═══ TEXT PASSAGE

Taking contextual cues into consideration is another vital aspect of cognitive control. Dubey, Grant, Luo, Narasimhan, and Griffiths (2020) implemented this idea in the meta-learning framework. In their model, contextual cues determine the initialization of a task-specific neural network that is then trained using model-agnostic meta-learning. They showed that such a model captures “the context-sensitivity of human behavior in a simple but well-studied cognitive control task.” Furthermore, they demonstrated that it scales well to more complex domains (including tasks from the MuJoCo [Todorov, Erez, & Tassa, 2012], CelebA [Liu, Luo, Wang, & Tang, 2015], and MetaWorld [Yu et al., 2020] benchmarks), thereby opening up new opportunities for modeling human behavior in naturalistic scenarios.

4. Why is not everything meta-learned?

We have laid out different arguments that make meta-learning a useful tool for constructing cognitive models, but it is important to note that we do not claim that meta-learning is the ultimate solution to every modeling problem. Instead, it is essential to understand when meta-learning is the right tool for the job and when not.

4.1 Lack of interpretability

Perhaps its most significant detriment is that meta-learning never provides us with analytical solutions that we can inspect, analyze, and reason about. In contrast to this, some Bayesian models have analytical solutions. Take as an example the data-generating distribution that we encountered earlier (Equations (1)–(2)). For these assumptions, a closed-form expression of the posterior predictive distribution is available. By looking at this closed-form expression, researchers have generated new predictions and subsequently tested them empirically (Daw et al., 2008; Dayan & Kakade, 2000; Gershman, 2015). Performing the same kind of analysis with a meta-learned model is not as straightforward. We do not have access to an underlying mathematical expression, which makes a structured exploration of theories much harder.

══════
═══ RECORD LIST

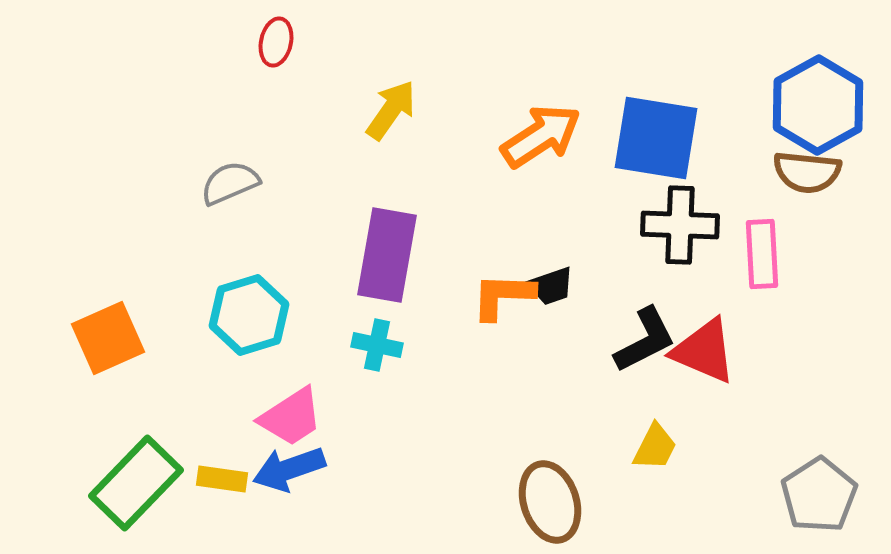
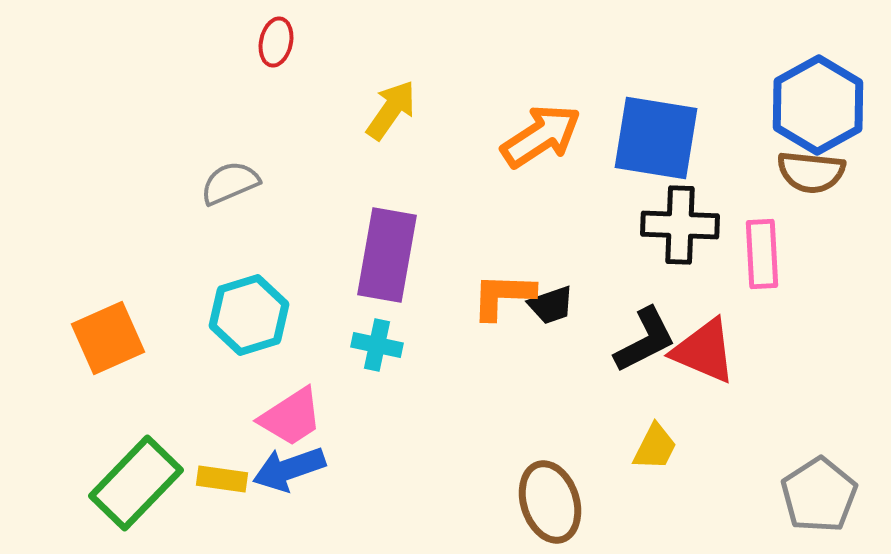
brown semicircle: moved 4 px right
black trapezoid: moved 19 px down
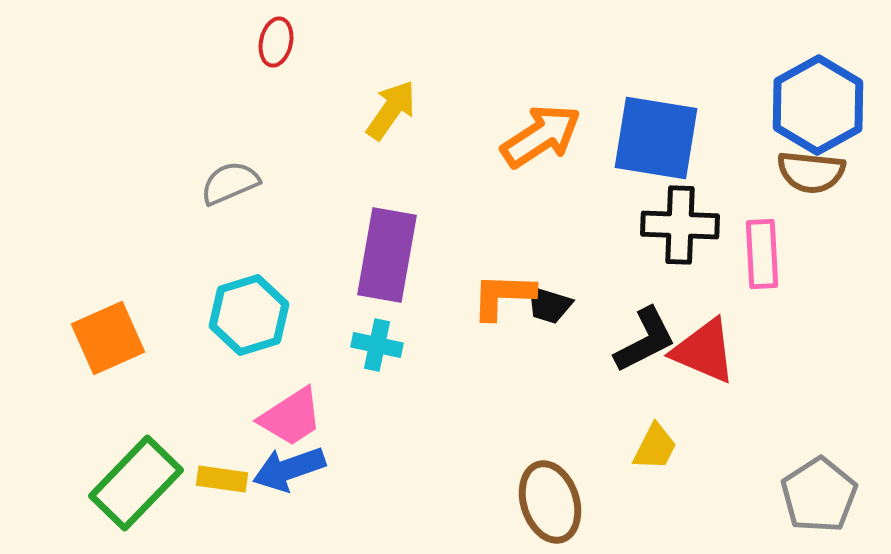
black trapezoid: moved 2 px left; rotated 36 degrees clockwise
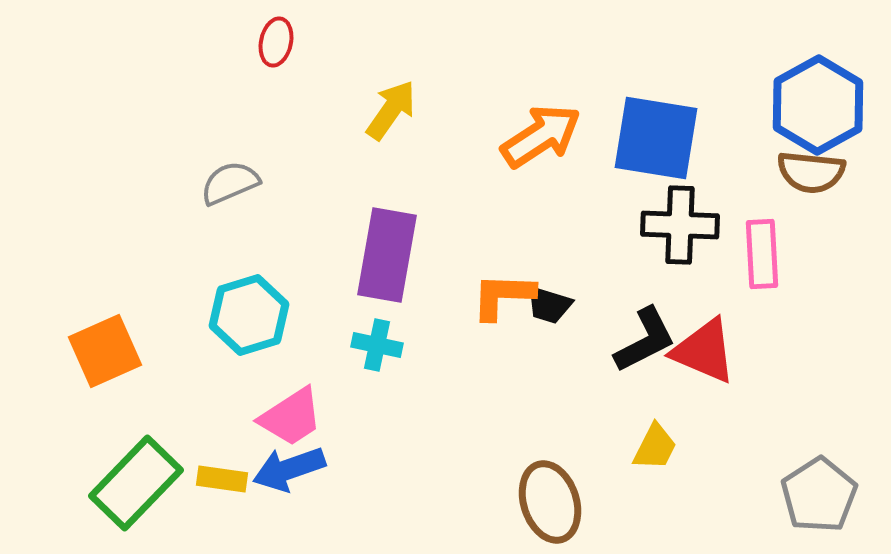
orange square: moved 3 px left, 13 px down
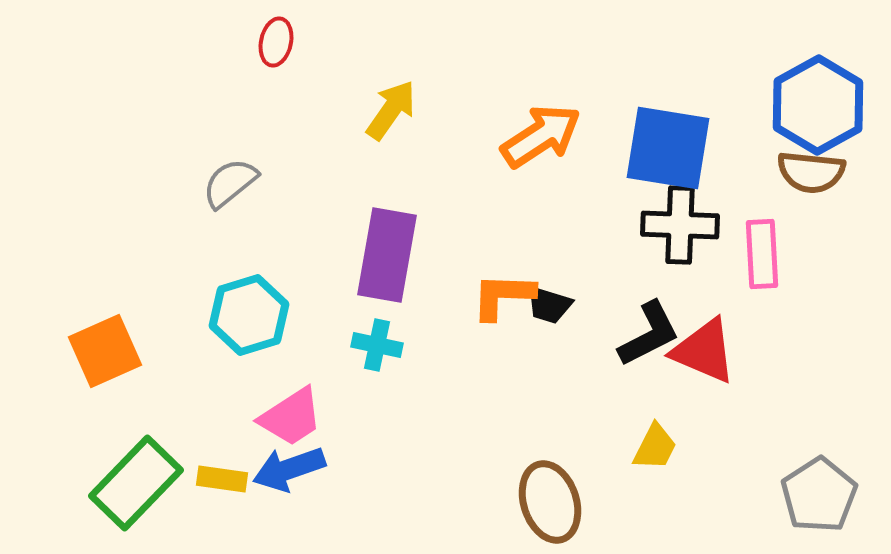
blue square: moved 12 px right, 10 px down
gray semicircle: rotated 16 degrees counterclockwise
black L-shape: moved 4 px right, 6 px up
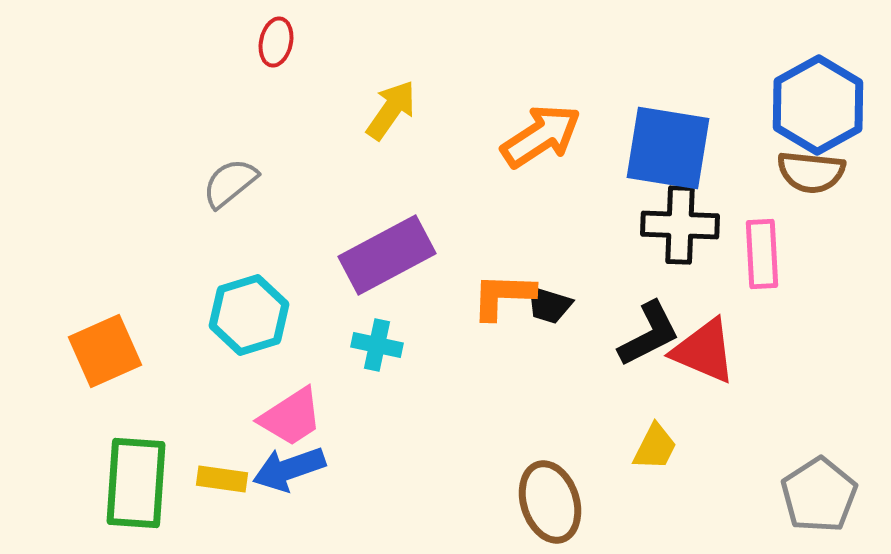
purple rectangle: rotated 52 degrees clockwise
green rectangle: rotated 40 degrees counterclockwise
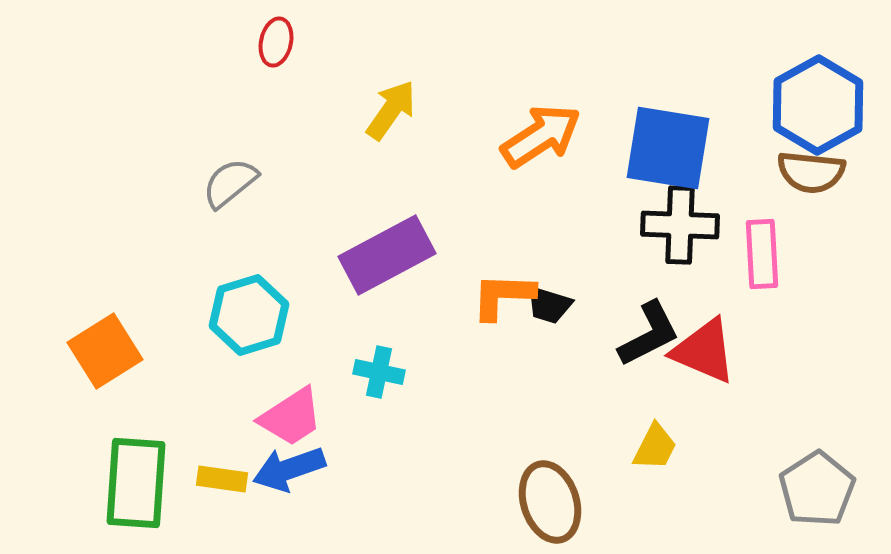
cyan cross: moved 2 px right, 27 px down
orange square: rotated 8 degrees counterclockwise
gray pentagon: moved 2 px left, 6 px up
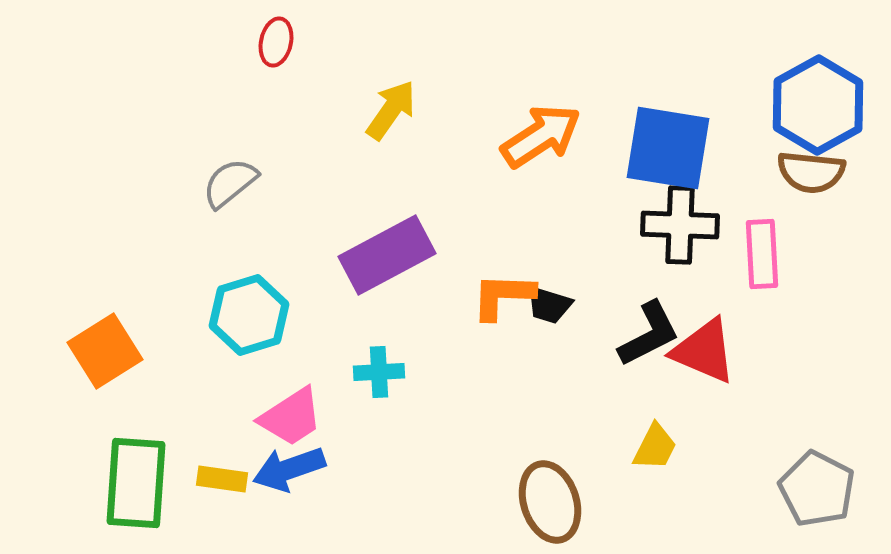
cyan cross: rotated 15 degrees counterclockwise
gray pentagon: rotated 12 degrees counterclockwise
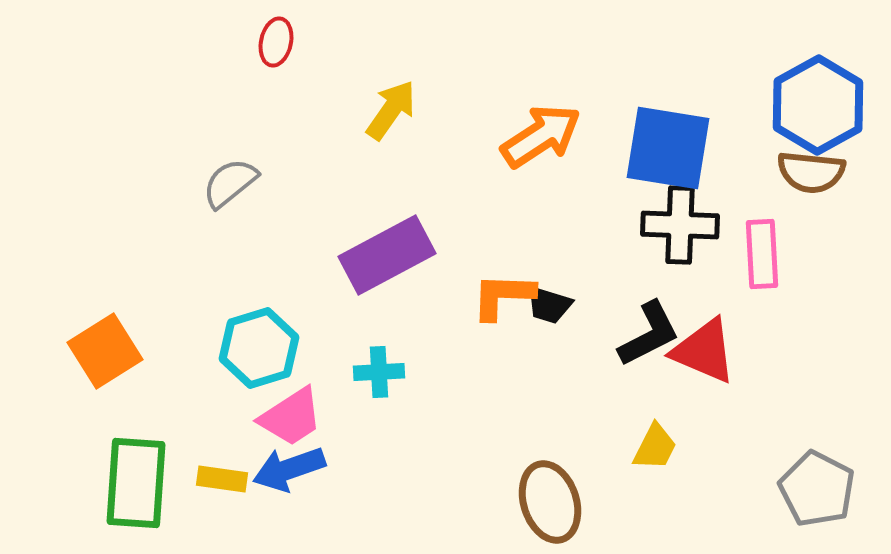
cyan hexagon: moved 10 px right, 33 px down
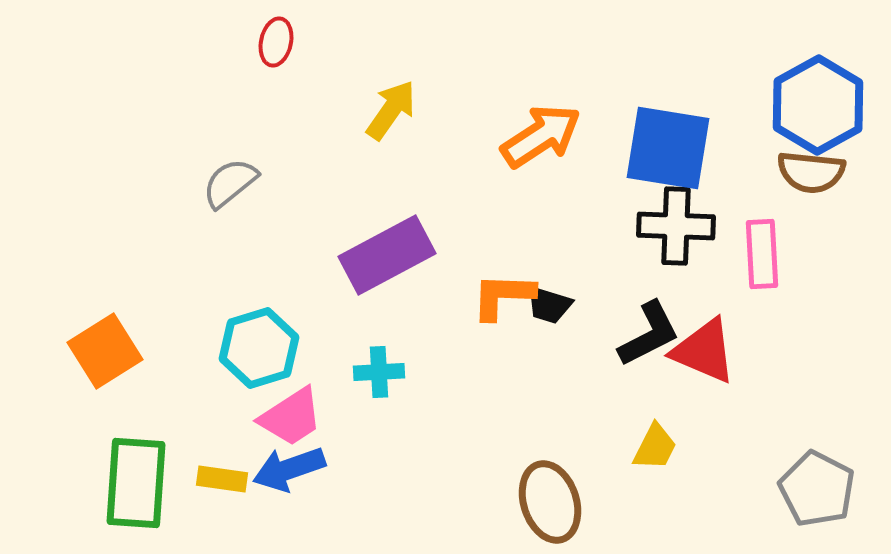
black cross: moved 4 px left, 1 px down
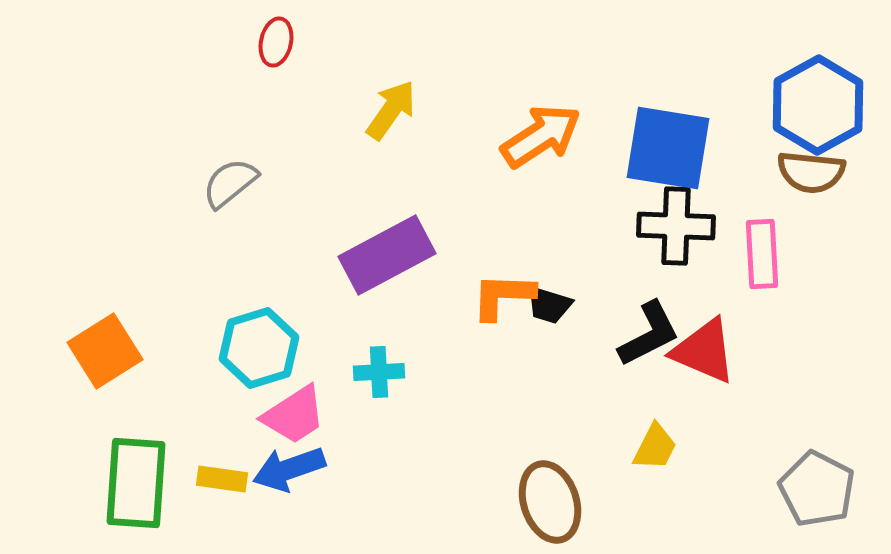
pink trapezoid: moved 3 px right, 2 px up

══════

[YOUR GOAL]: Copy the meta-learning passage starting at the words "We have laid" and ending after "and when not.", and swap "cognitive models" for "behavioral models".

[PROBLEM SOLUTION]:
We have laid out different arguments that make meta-learning a useful tool for constructing behavioral models, but it is important to note that we do not claim that meta-learning is the ultimate solution to every modeling problem. Instead, it is essential to understand when meta-learning is the right tool for the job and when not.